Apple has implemented tougher security norms in its suppliers’ factories from the beginning of this year in a bid to reduce product leaks. As part of the changes, Apple is preventing its manufacturing partners from collecting Apple employees’ biometric data who visit their factories.

This new rule, however, is not applicable for factory workers. Additionally, Apple’s manufacturing partners must check the criminal background of all assembly line workers who are working on unreleased Apple products. Criminal background checks were only carried out on selected employees, with ones having a criminal background not allowed to enter factory areas where upcoming Apple products are being produced.

Apple is also increasing the use of surveillance cameras in its supplier factories. It is updating its system to track how long a sensitive component remains at a production station. If a component takes longer than expected at one station, an alarm will be automatically triggered. This will also help Apple in determining whether its manufacturing partners are cutting corners in any aspect or not.

The company requires that factory guards at checkpoints now keep a detailed log of workers who transport sensitive components from one area to another.

Other security measures include surveillance cameras capturing all four sides of transport vehicles when they are parked. All factory visitors must now show a government-issued ID card before entering the premises. Apple is also requiring that videos showing the destruction of prototypes and destructive parts are retained for a period of 180 days now.

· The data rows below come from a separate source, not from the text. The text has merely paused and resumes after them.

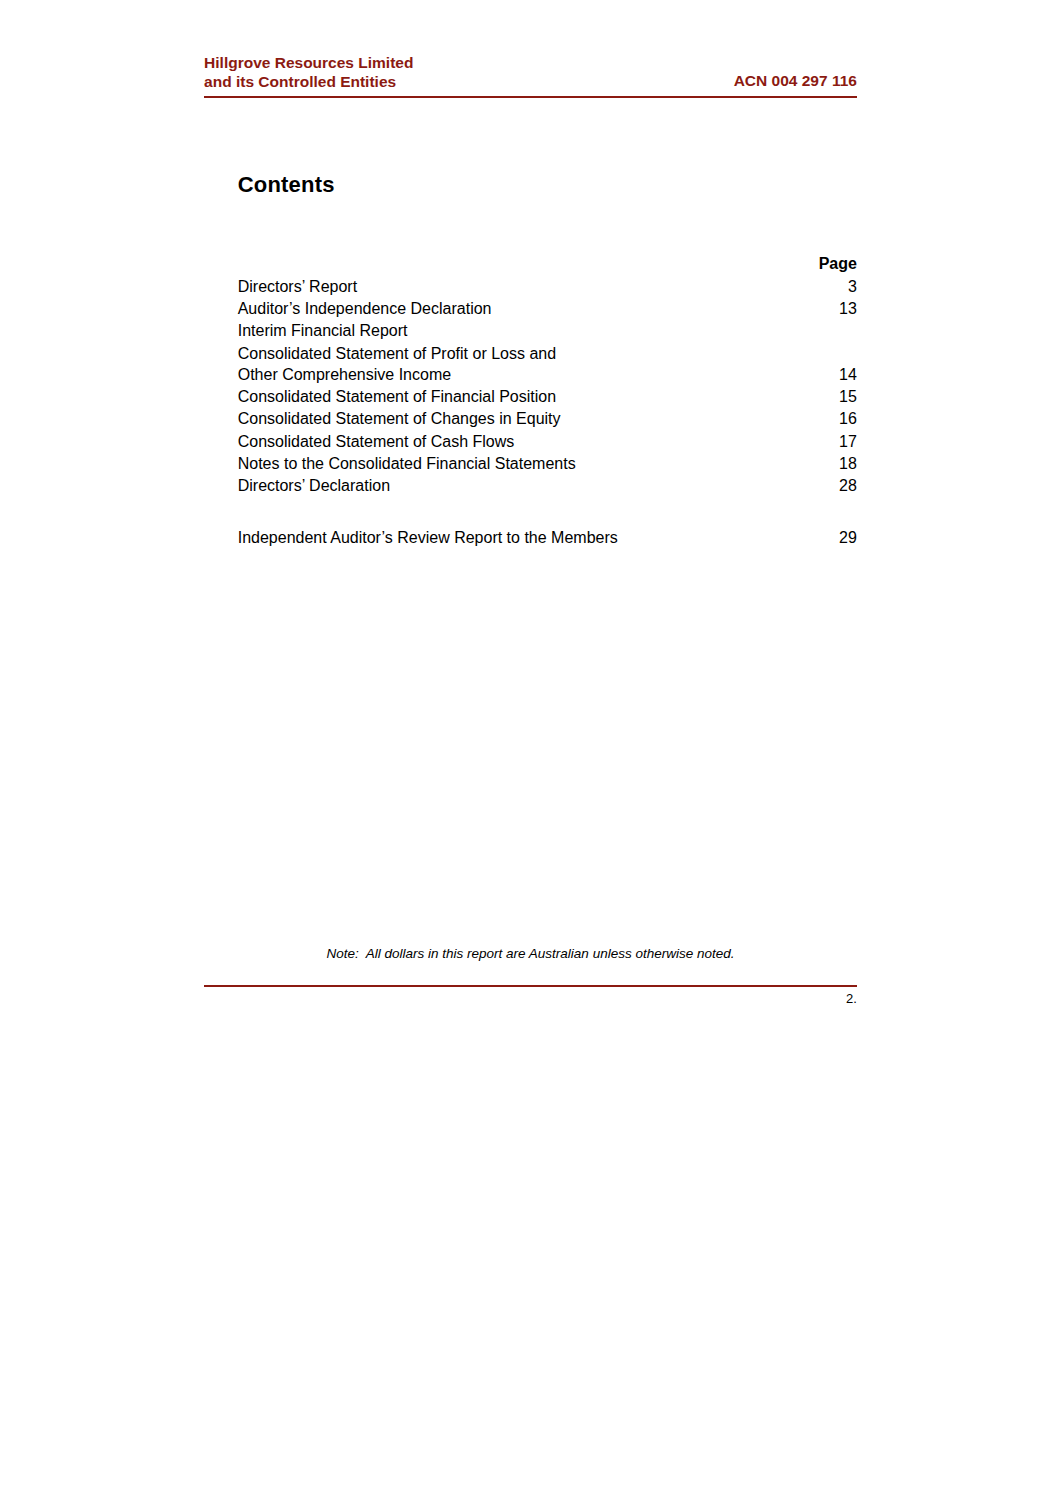Hillgrove Resources Limited
and its Controlled Entities
ACN 004 297 116
Contents
| | Page |
| Directors’ Report | 3 |
| Auditor’s Independence Declaration | 13 |
| Interim Financial Report | |
| Consolidated Statement of Profit or Loss and Other Comprehensive Income | 14 |
| Consolidated Statement of Financial Position | 15 |
| Consolidated Statement of Changes in Equity | 16 |
| Consolidated Statement of Cash Flows | 17 |
| Notes to the Consolidated Financial Statements | 18 |
| Directors’ Declaration | 28 |
| Independent Auditor’s Review Report to the Members | 29 |
Note: All dollars in this report are Australian unless otherwise noted.
2.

Many workers view the tighter security implementation from Apple as a double standard, especially since Apple employees’ biometric data are not collected at factory premises. This also goes against Apple’s human rights policy which the company aims to extend to its business partners at every possible level.

Our Take

Leaks surrounding Apple products generally come from its supply chain, so Apple implementing stronger security measures can definitely help clamp down on them. Whether these changes will be effective or not is something that only time will tell.